09 November 2006

Rosslyn Chapel and The Real Mary Kings Close, Edinburgh

Hearing: TV noise

Happy Birthday to Me!!!

A quick trip out to Rosslyn Chapel today. I actually didn't know that it was so close to Edinburgh, only about 1/2 an hour by local bus. So out i went, there were a few others who had the same idea and located in a small village, off a side road, there it was. For those who don't know, this chapel is home to one of the places that Dan Brown wrote about in his book The Da Vinci Code. It also featured in the movie. Its rumored to have masonic ties and no wonder, the stonework is so detailed. Everywhere you look there is something to see. There is so much religious symbology but mixed in is a "mother nature" feel which i suppose helps the myth Dan Brown wrote about. This chapel is actually only part (the choir) of what was to be a much larger church but when Sir William St Clair (the founder) died it was left incomplete.

The ceiling of the main alter has all sorts of symbols running along the arches. A recent theory was that they were musical notes. The guy who came up with this theory actually played the music he thought they depicted at the chapel earlier in the year though the music according to the guide was a bit unusual.

An interesting story about the place is based on the 2 pillars you can see on the left. One straight and one curved. Its called the apprentice story and it goes a little something like this. Out of all the masons employed to build and decorate this chapel one was in charge of these 2 pillars and he had an apprentice to help him. This master had finished the pillar on the left and wanted something different for the other so he was sent off to find inspiration leaving the apprentice behind. One day the apprentice approaches Sir William and says he saw a dream of how the 2nd pillar should be and could he please be allowed to do it. Sir William agrees and the apprentice comes up with the pillar on the right. When the Master comes back and sees that the apprentices work is better than his he is jealous and beheads his apprentice. The master is also beheaded as punishment for such a crime and if you look carefully, there is what is believed to be, a carved version of his head, the apprentices head in the corners just below the organ.

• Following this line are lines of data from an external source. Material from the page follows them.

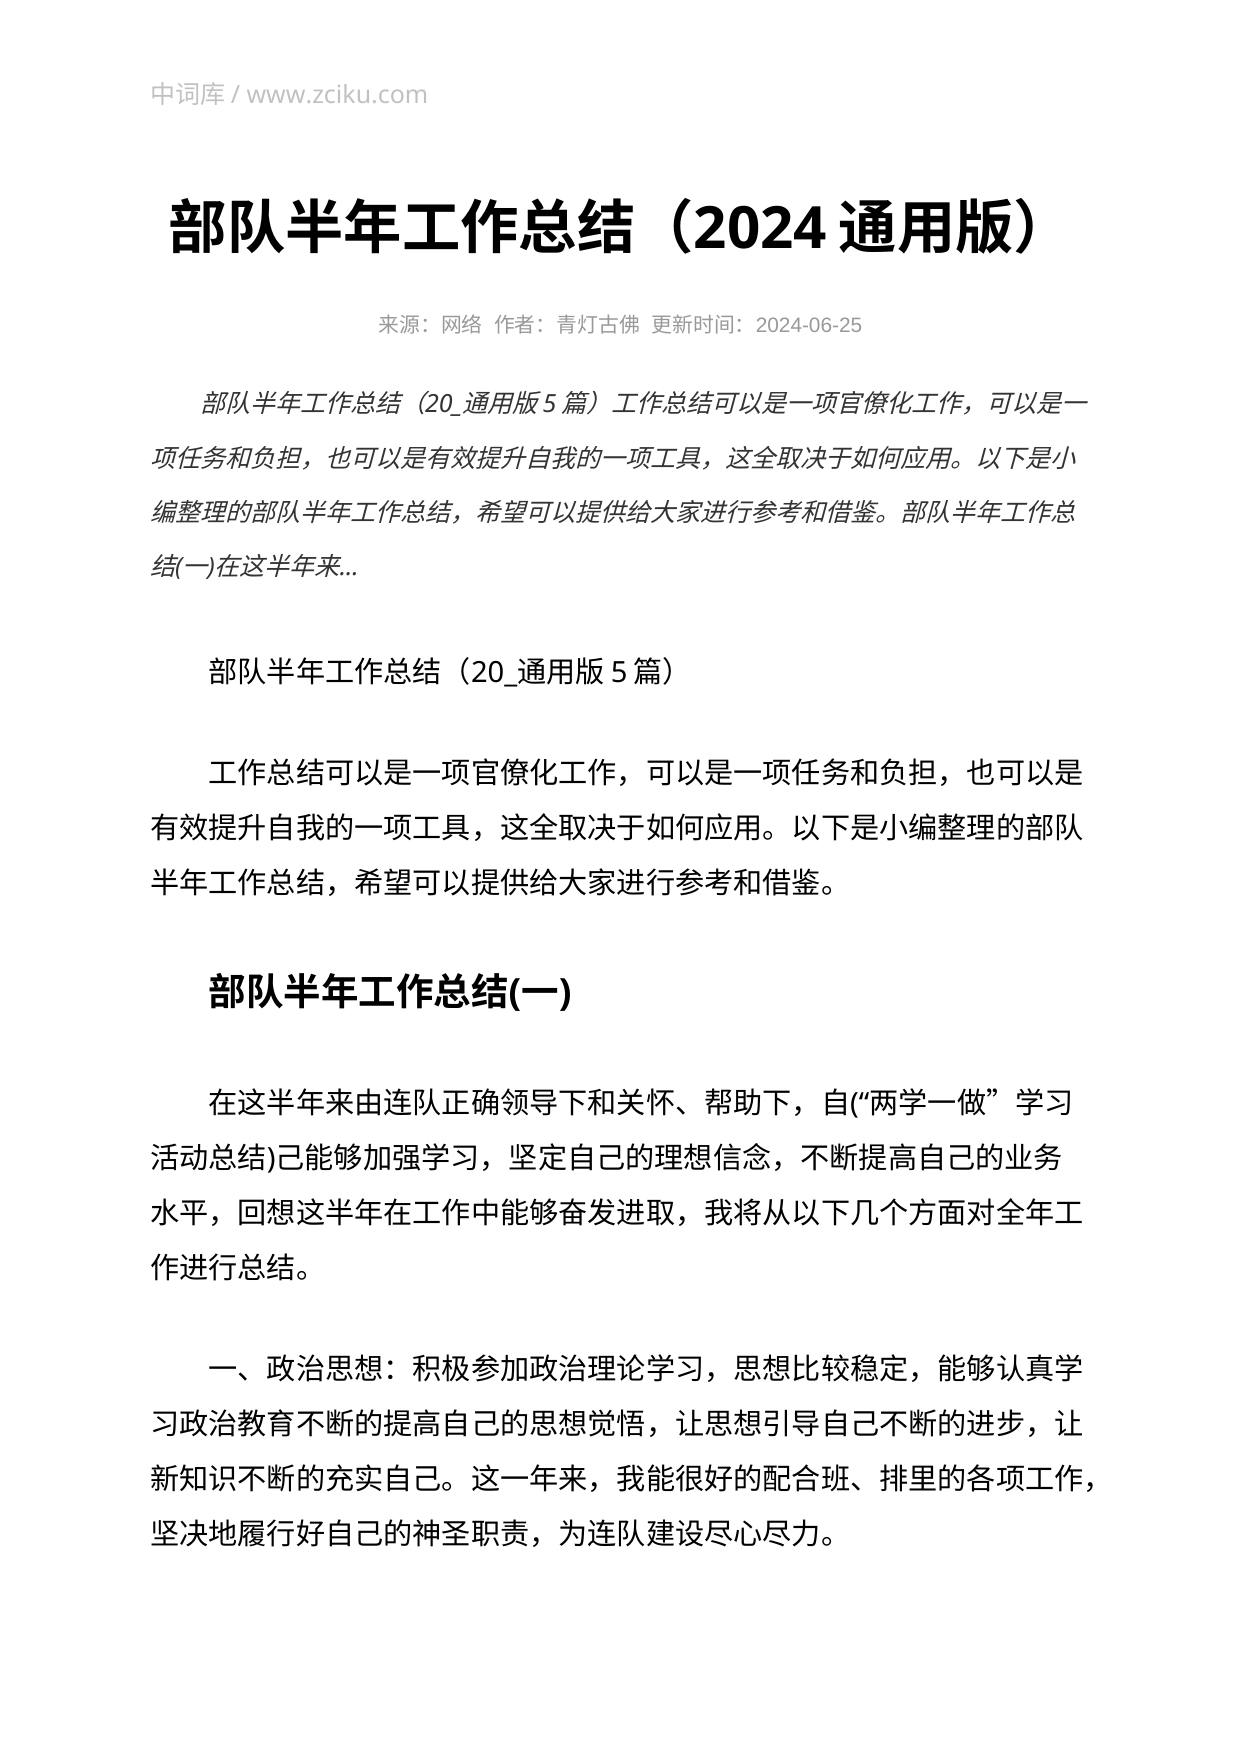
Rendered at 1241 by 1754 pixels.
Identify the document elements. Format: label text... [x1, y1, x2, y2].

text 部队半年工作总结（20_通用版5篇） [150, 648, 1090, 691]
text 部队半年工作总结（20_通用版5篇）工作总结可以是一项官僚化工作，可以是一项任务和负担，也可以是有效提升自我的一项工具，这全取决于如何应用。以下是小编整理的部队半年工作总结，希望可以提供给大家进行参考和借鉴。部队半年工作总结(一)在这半年来... [150, 384, 1090, 583]
text 来源：网络 作者：青灯古佛 更新时间：2024-06-25 [150, 313, 1090, 337]
text 部队半年工作总结(一) [150, 962, 1090, 1016]
subtitle 部队半年工作总结（2024通用版） [150, 181, 1090, 266]
text 在这半年来由连队正确领导下和关怀、帮助下，自(“两学一做”学习活动总结)己能够加强学习，坚定自己的理想信念，不断提高自己的业务水平，回想这半年在工作中能够奋发进取，我将从以下几个方面对全年工作进行总结。 [150, 1079, 1090, 1286]
text 工作总结可以是一项官僚化工作，可以是一项任务和负担，也可以是有效提升自我的一项工具，这全取决于如何应用。以下是小编整理的部队半年工作总结，希望可以提供给大家进行参考和借鉴。 [150, 750, 1090, 902]
text 一、政治思想：积极参加政治理论学习，思想比较稳定，能够认真学习政治教育不断的提高自己的思想觉悟，让思想引导自己不断的进步，让新知识不断的充实自己。这一年来，我能很好的配合班、排里的各项工作，坚决地履行好自己的神圣职责，为连队建设尽心尽力。 [150, 1346, 1090, 1553]
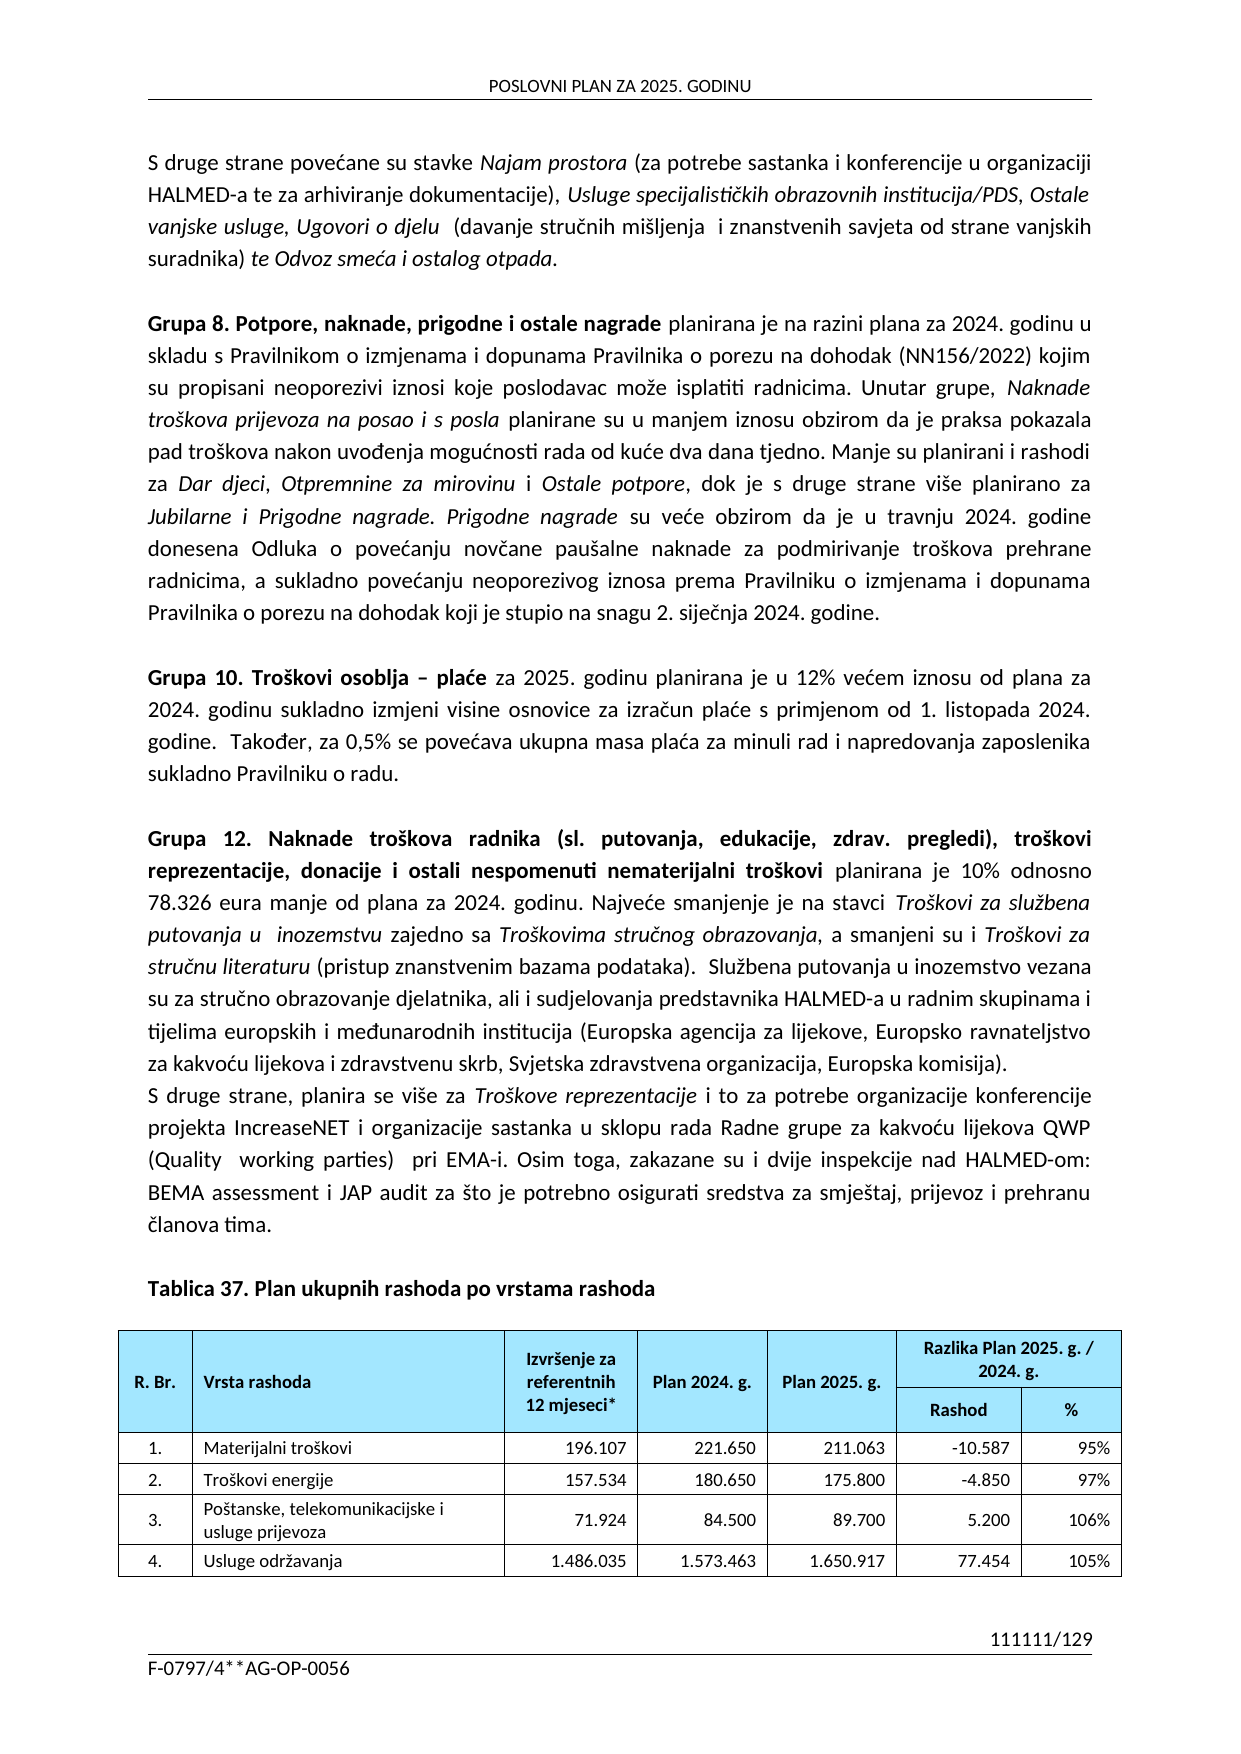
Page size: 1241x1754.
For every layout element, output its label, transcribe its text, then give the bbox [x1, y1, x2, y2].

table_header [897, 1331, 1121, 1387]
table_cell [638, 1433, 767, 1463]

At the moment the chapel is covered with a temporary roof to keep out the moisture that had been seeping into the stone through the years. Its presence allows you to see the chapel from the top (also minutely decorated) and gives you a chance to see beautiful views of the valley and Rosslyn Castle.

I also paid a trip to The Real Mary Kings Close. It is basically the remnants of 16th -19th century closes and houses preserved as they were. The unusual thing about this is that there is a building on top of it! The building of the Royal Exchange (Council Chambers) knocked down a few floors of the existing buildings but left the bottom floors intact to be used as foundations! When you step inside the close it looks like any other close you can see running off the Royal Mile but there is no sky, just the floor of the Council Chambers.

The tour takes you underneath and shows you the homes of people who lived there, tells you about the plague and how it was dealt with and how if you were poor your home was one room where 12 people lived including the livestock. There is one house still preserved exactly as it was before only you cant go inside as the floorboards may be unsound and the walls are painted with arsenic treatment (as if we're going to lick the walls??!!). But you can take a peek inside from the doorway and right at the back can see a lovely old "thunder box" LOL!

As with a lot of other places in Edinburgh, the Close is haunted and one particular room is haunted with the spirit of a little girl from a well to do family (they had 3 rooms) who apparently was sick and had to be abandoned by her family.

I have to say its as close as you can get to stepping back in time going down Mary Kings Close, just standing in the close and looking down - everything is as it was all those years ago - a lot cleaner but still the same. They have added a few things here and there (like laundry hangings across the close above) but nothing to take away the feel of the history of the place. I really wanted to take photos but they weren't allowed - total bummer.